Roast lovers and lovers of ribs. Our sacred drink: fernet. That is why a combination between this paradise dish with our national and provincial drink is a delight. We tell you all the tips you have to follow to create this Cordovan dish that will make diners   they suck your fingers.  



  For the rib:  

  • 6 pork ribs
  • 2 tbsp. honey (liquid)
  • 4 or 5 tbsp. of Fernet
  • One tbsp. of previously roasted white sesame seeds
  • Salt and pepper, to taste

  For sweet potatoes:  

  • 3 large cubed sweet potatoes
  • 2 finely chopped green onions
  • Salt
  • 2 tsp. smoked paprika
  • Ground chili pepper

  Step by step to reach a platazo  


  For the rib:  

  1. In a bowl, mix honey with fernet and sesame seeds. This is going to be the key sauce that will give the special touch to your food. So prepare her with love and dedication.
  2. Place the rib in a baking dish, and salt on the right and inside out.
  3. Above place part of the preparation to macerate them.

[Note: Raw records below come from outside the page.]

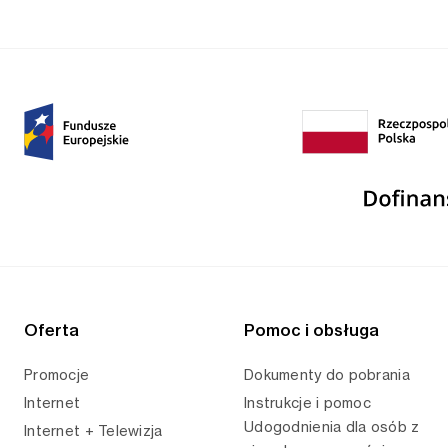
Oferta
Pomoc i obsługa
Promocje
Dokumenty do pobrania
Internet
Instrukcje i pomoc
Udogodnienia dla osób z
Internet + Telewizja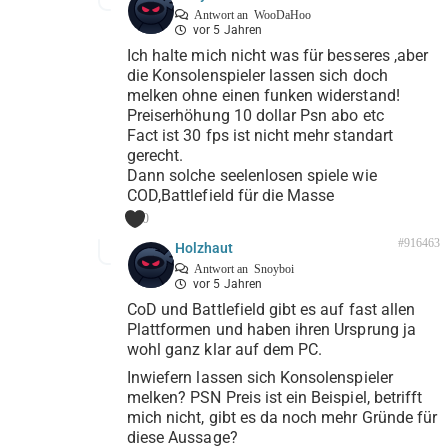
Antwort an
WooDaHoo
vor 5 Jahren
Ich halte mich nicht was für besseres ,aber
die Konsolenspieler lassen sich doch
melken ohne einen funken widerstand!
Preiserhöhung 10 dollar Psn abo etc
Fact ist 30 fps ist nicht mehr standart
gerecht.
Dann solche seelenlosen spiele wie
COD,Battlefield für die Masse
0
#916463
Holzhaut
Antwort an
Snoyboi
vor 5 Jahren
CoD und Battlefield gibt es auf fast allen
Plattformen und haben ihren Ursprung ja
wohl ganz klar auf dem PC.
Inwiefern lassen sich Konsolenspieler
melken? PSN Preis ist ein Beispiel, betrifft
mich nicht, gibt es da noch mehr Gründe für
diese Aussage?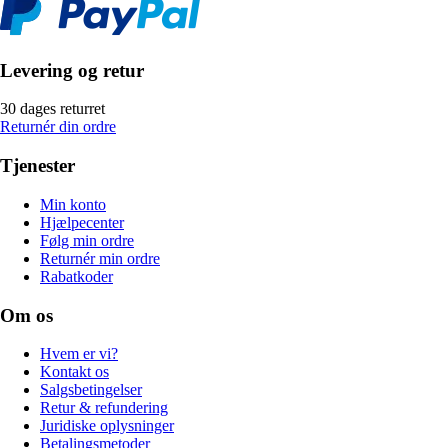
Levering og retur
30 dages returret
Returnér din ordre
Tjenester
Min konto
Hjælpecenter
Følg min ordre
Returnér min ordre
Rabatkoder
Om os
Hvem er vi?
Kontakt os
Salgsbetingelser
Retur & refundering
Juridiske oplysninger
Betalingsmetoder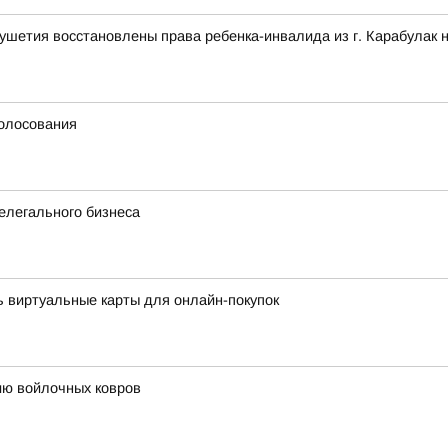
ушетия восстановлены права ребенка-инвалида из г. Карабулак 
голосования
елегального бизнеса
 виртуальные карты для онлайн-покупок
ию войлочных ковров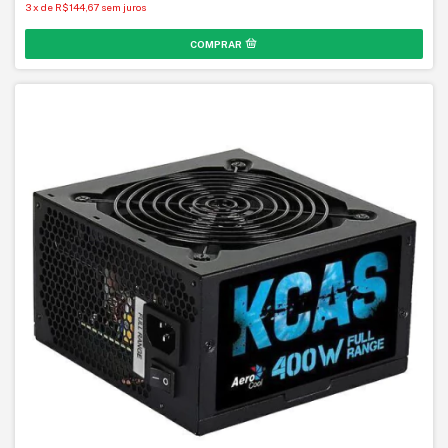
3
x
de
R$144,67
sem juros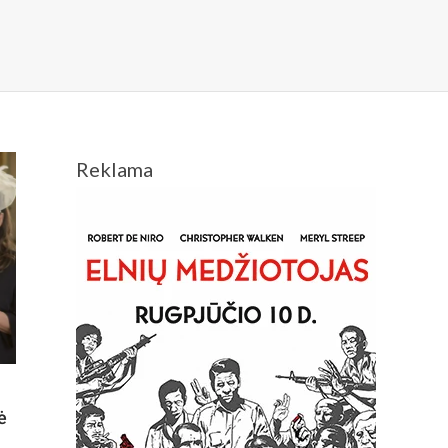
Reklama
ė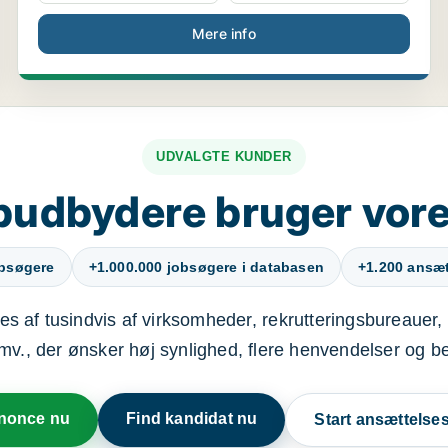
Mere info
UDVALGTE KUNDER
budbydere bruger vore
obsøgere
+1.000.000 jobsøgere i databasen
+1.200 ansætt
s af tusindvis af virksomheder, rekrutteringsbureauer, 
mv., der ønsker høj synlighed, flere henvendelser og b
nnonce nu
Find kandidat nu
Start ansættels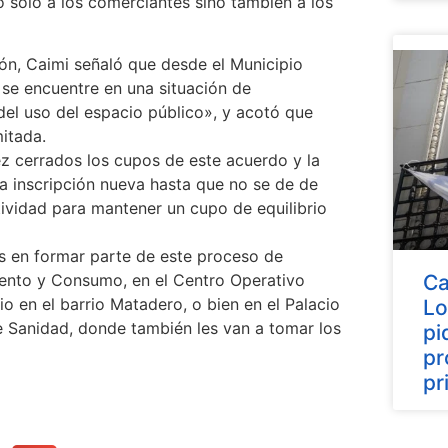
 solo a los comerciantes sino también a los
ión, Caimi señaló que desde el Municipio
se encuentre en una situación de
 del uso del espacio público», y acotó que
mitada.
 cerrados los cupos de este acuerdo y la
na inscripción nueva hasta que no se de de
ctividad para mantener un cupo de equilibrio
as en formar parte de este proceso de
Ca
miento y Consumo, en el Centro Operativo
io en el barrio Matadero, o bien en el Palacio
Lo
e Sanidad, donde también les van a tomar los
pi
pr
pr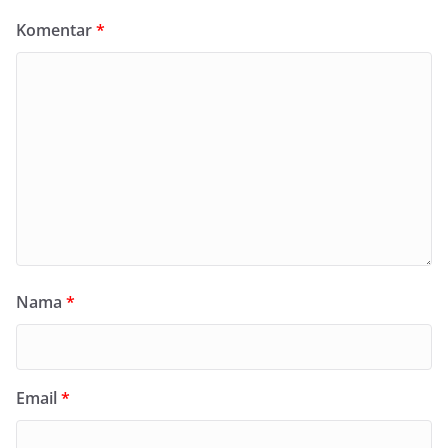
Komentar
*
Nama
*
Email
*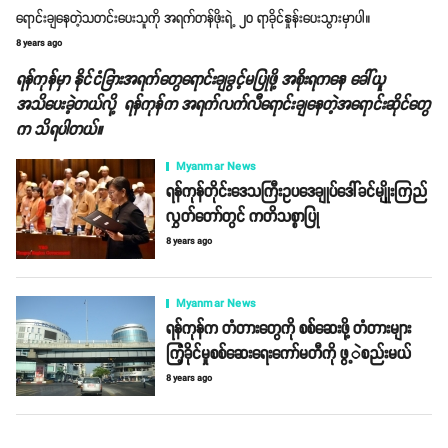
ရောင်းချနေတဲ့သတင်းပေးသူကို အရက်တန်ဖိုးရဲ့ ၂၀ ရာခိုင်နှုန်းပေးသွားမှာပါ။
8 years ago
ရန်ကုန်မှာ နိုင်ငံခြားအရက်တွေရောင်းချခွင့်မပြုဖို့ အစိုးရကနေ ခေါ်ယူ
အသိပေးခဲ့တယ်လို့ ရန်ကုန်က အရက်လက်လီရောင်းချနေတဲ့အရောင်းဆိုင်တွေ
က သိရပါတယ်။
Myanmar News
ရန်ကုန်တိုင်းဒေသကြီးဥပဒေချုပ်ဒေါ်ခင်မျိုုးကြည်
လွှတ်တော်တွင် ကတိသစ္စာပြု
8 years ago
Myanmar News
ရန်ကုန်က တံတားတွေကို စစ်ဆေးဖို့ တံတားများ
ကြံ့ခိုင်မှုစစ်ဆေးရေးကော်မတီကို ဖွ့ဲစည်းမယ်
8 years ago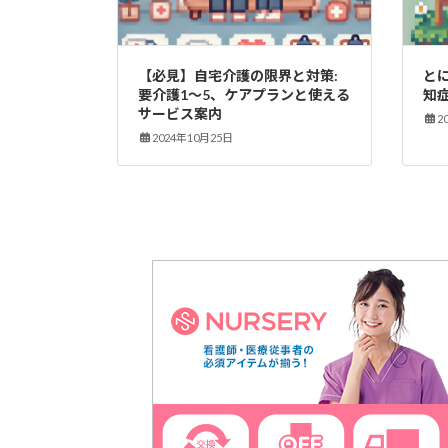
【必見】自宅介護の限界と対策:
と
要介護1～5、ケアプランと使える
知
サービス案内
2
2024年10月25日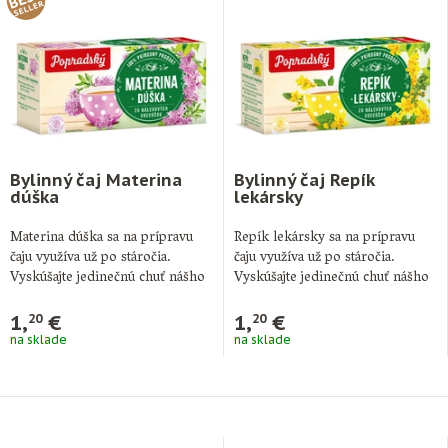
Bylinný čaj Materina
Bylinný čaj Repík
dúška
lekársky
Materina dúška sa na prípravu
Repík lekársky sa na prípravu
čaju využíva už po stáročia.
čaju využíva už po stáročia.
Vyskúšajte jedinečnú chuť nášho
Vyskúšajte jedinečnú chuť nášho
Popradského …
Popradského …
1,
€
1,
€
20
20
na sklade
na sklade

Let stand   20 minutes   before sending them to the fire.
  4. Then bring to the bottom of the furnace, close to the fire as well   is honey caramelized   and the flesh takes golden color.
  5. In the middle of cooking, add the excess of the preparation and turn over.
  6. Once the meat is golden, turn off the oven and   let stand 5 minutes   .

  For sweet potatoes:  

  1. Arrange the sweet potatoes on a baking plate and mix with the oil, chopped green onions and seasonings. If you like it, you can also add vegetables such as potatoes or pumpkin.
  2. Mix well with your hands, place in a dish and bring to moderate oven until golden brown.

If you like gourmet presentations, this dish enables   a thousand and one options.   Depending on how loving the fernet you are, you can leave aside a little bit of the preparation of honey, seeds and fernet, to bathe the vegetables in the plate. Or generate decorations with that liquid.   Mmm... Let's eat!